▶ Records for this exercise:
—————

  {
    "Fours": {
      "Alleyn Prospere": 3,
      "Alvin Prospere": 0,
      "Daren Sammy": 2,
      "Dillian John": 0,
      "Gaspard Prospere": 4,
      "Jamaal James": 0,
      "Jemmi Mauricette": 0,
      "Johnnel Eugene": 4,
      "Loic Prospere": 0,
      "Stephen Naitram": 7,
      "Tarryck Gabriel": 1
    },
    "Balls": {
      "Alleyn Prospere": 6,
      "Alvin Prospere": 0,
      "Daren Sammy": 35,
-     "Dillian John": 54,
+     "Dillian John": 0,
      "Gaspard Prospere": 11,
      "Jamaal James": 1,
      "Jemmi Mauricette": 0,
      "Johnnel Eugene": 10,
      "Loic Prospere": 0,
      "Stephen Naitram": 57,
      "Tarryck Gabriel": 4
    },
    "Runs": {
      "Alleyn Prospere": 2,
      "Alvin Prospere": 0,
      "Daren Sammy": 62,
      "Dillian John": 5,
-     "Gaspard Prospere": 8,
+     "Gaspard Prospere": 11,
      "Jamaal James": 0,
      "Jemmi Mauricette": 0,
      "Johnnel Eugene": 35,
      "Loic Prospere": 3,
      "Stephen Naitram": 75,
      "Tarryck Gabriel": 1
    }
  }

—————

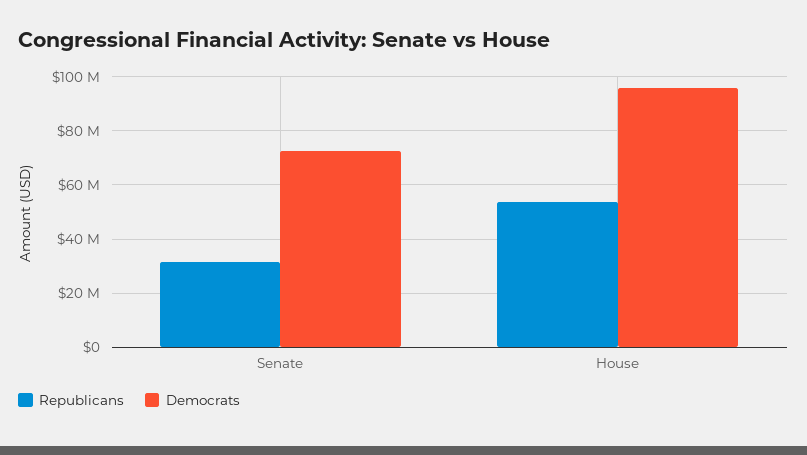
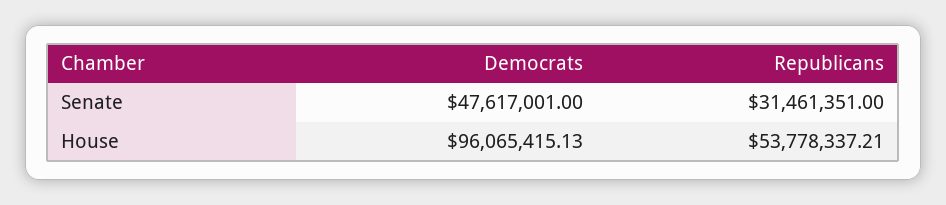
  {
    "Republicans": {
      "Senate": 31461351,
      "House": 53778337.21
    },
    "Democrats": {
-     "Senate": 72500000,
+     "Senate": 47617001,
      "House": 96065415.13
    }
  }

—————

▶ Task directions: Within the entries, find all lines holding "Sammy" and copy each one.

▶ Written response:
      "Daren Sammy": 2,
      "Daren Sammy": 35,
      "Daren Sammy": 62,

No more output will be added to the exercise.